Владыки поняли угрозу. И быстро сняли запрещение. Результатом этого было то, что во время войны абсолютно всюду можно было в очень трудных военных условиях всем общаться и быть вместе. И снятие прещения нигде потом не было нарушено. Во время войны мы могли молиться и служить вместе. Так, в Будапеште в евлогианской церкви я служил литургию вместе с возглавителем Берлинской зарубежной епархии архиепископом Серафимом (Ляде)…
2. О. Владимир – о. Георгию. 4 апр. 1968 г.
Следующий известный нам обмен мнениями между представителем «очень праведных» людей и их опонентами относится к концу 1960-х гг. Отец Владимир Родзянко, в это время жил в Лондоне и вел там религиозную программу ББС, являясь клириком Сербской Православной Церкви. Письма о. Георгия Граббе от 15/28 марта 1968 году, упоминамем о. Владимиром, в нашем распоряжении нет. Приводим здесь отрывок из ответа на это письмо от 4 апреля 1968 года, с оригинала содержащегося в архиве Епископа Григория (Граббе) в библиотеке Стэнфордского университета фонд M0964, ящик 6, папка 2.
(…) Что касается Вашего соображения относительно диалогов и экуменизма, то в основном, относительно характера растущей ереси, которую приобретает экуменизм – я с Вами совершенно согласен.
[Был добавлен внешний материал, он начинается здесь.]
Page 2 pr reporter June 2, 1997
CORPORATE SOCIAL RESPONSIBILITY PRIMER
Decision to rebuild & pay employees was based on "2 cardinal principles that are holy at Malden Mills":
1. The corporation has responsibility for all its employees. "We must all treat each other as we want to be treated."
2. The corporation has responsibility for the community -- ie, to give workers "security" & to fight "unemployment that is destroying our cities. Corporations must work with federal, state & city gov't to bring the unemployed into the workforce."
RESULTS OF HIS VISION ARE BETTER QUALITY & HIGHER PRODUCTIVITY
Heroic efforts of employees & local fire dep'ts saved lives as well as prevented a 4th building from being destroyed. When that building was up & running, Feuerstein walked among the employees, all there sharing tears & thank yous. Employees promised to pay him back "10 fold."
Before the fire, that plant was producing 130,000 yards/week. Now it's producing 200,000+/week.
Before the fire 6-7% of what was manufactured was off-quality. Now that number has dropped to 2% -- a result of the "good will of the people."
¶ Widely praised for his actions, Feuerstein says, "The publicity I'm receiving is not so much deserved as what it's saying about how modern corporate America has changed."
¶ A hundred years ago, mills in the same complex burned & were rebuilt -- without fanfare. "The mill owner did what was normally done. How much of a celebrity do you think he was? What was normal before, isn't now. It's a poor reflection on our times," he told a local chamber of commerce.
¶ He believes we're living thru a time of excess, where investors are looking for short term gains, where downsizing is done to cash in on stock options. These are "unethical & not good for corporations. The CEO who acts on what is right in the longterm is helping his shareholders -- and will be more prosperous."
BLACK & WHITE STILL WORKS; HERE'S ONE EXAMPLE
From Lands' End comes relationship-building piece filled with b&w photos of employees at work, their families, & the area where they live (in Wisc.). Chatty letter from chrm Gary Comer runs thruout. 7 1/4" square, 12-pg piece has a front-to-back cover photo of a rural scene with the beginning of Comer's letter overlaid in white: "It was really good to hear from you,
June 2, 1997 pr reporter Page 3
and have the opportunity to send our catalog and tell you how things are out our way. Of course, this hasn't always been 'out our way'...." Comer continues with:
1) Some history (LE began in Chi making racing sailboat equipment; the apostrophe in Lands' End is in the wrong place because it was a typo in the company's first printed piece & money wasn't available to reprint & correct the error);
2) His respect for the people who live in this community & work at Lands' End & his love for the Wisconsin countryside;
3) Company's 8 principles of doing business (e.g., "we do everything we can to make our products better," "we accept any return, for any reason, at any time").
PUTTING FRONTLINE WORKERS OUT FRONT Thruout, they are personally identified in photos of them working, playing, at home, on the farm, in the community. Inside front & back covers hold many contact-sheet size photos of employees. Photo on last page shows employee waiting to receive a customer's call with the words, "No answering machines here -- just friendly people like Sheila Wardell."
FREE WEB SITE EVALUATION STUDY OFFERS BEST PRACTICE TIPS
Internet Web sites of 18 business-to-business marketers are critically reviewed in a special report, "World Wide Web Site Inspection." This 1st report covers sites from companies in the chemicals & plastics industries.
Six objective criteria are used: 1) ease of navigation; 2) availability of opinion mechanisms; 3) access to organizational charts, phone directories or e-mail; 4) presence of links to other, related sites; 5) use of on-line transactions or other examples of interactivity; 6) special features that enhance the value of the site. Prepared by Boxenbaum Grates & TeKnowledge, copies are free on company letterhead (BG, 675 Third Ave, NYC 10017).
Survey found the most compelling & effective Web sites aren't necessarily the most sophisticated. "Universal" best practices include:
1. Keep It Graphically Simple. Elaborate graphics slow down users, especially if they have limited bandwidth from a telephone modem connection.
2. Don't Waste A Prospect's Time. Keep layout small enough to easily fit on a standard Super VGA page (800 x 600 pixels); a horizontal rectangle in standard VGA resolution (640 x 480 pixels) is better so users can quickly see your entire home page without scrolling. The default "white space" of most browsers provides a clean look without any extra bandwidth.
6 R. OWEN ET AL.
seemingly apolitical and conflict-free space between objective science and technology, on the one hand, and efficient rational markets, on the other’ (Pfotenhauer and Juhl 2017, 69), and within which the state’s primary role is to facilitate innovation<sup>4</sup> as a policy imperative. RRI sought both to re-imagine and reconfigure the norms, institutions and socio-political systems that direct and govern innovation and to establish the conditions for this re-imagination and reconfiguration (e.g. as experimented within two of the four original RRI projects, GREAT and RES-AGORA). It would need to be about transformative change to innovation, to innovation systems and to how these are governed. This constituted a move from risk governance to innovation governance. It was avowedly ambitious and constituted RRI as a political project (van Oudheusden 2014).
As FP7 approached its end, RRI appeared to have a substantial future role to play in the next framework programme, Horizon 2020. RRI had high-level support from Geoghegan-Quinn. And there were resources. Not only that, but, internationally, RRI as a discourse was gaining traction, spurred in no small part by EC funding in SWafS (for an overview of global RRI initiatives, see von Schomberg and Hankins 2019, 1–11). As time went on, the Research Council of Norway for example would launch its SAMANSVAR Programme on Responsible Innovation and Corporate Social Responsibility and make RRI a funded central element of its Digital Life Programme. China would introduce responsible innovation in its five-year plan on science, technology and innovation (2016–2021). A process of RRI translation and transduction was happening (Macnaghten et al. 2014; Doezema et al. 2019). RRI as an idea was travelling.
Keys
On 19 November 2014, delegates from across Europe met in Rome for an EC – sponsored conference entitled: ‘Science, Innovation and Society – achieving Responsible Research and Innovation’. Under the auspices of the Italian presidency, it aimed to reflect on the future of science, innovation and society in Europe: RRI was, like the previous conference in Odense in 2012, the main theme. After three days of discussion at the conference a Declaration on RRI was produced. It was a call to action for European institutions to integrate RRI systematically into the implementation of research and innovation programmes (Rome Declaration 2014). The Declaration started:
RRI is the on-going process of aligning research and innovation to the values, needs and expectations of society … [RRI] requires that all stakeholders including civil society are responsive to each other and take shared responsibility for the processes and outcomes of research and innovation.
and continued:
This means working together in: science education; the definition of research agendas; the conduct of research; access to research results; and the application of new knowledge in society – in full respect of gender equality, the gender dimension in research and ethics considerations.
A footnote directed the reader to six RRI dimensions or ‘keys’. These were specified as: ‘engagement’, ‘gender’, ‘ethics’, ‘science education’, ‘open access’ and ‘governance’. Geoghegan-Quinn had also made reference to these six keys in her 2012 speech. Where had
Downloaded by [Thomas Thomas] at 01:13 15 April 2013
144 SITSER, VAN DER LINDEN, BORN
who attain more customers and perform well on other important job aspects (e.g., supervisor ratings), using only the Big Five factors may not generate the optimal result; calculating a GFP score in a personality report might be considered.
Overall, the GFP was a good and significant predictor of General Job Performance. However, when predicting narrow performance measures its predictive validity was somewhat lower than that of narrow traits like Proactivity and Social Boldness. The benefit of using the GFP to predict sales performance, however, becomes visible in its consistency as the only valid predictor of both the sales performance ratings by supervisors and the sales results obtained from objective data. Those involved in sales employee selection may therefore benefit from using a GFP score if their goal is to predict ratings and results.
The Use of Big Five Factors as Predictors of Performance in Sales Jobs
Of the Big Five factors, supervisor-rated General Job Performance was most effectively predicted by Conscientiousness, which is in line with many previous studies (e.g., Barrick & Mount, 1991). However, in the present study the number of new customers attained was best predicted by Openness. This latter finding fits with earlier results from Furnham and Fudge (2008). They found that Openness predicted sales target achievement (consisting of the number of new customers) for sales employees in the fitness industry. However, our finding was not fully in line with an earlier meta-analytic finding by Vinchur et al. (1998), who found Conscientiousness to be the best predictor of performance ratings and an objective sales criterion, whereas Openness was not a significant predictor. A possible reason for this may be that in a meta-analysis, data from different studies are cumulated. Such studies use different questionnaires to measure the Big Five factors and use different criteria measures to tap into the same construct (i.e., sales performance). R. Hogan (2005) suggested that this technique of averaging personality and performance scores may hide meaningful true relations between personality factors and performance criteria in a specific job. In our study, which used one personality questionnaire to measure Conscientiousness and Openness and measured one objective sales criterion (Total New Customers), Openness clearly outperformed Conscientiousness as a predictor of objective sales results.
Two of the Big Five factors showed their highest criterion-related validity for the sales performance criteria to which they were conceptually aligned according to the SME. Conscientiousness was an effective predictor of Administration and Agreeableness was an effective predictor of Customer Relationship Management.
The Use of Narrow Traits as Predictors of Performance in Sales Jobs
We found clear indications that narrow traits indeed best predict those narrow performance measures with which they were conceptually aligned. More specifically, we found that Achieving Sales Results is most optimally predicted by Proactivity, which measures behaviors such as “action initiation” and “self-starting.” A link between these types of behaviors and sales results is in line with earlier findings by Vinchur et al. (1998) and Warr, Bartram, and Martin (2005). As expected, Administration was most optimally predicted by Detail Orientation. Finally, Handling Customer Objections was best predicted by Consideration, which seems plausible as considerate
Это один из самых больших соблазнов нашего времени, одна из самых больших трудностей, перед которой стоит весь христианский мир, а особенно мы – Правослвные, посолько мы верим что нашя Святая Церковь является истинной Церковью, которая несет откровение миру. Но в связи с этим перед нами, Православными, огромная отвественность и в этом отношении я никак не могу согласиться с тем, кто, вместо того, чтобы принять активное участие в современной жизни современного мира, в частности христианского мира, уходят, уходят, как говорится вглубь своей собственной души, вглубь своих собственных келлий и оттуда просто, иногда неознакомившись как следует ни с чем, мечут громы и молинии и анафематствуют. Я думаю, что этим мы только можем повредить и Святому Православию и его миссии в мире и остальным христианам. Наш долг и наша цель идти в экуменизм не становясь экуменистами. Это очень трудно – я знаю. Это также трудно, как быть христианином в коммунистических странах или работать «на фронте», как я это называю, скажем: вести такого рода радиопередачу через радиостанцию, которая не принадлежит Православной Церкви в которой я не имею всех прав, посколько она не моя. Тем не менее это надо делать, надо не сдаваться.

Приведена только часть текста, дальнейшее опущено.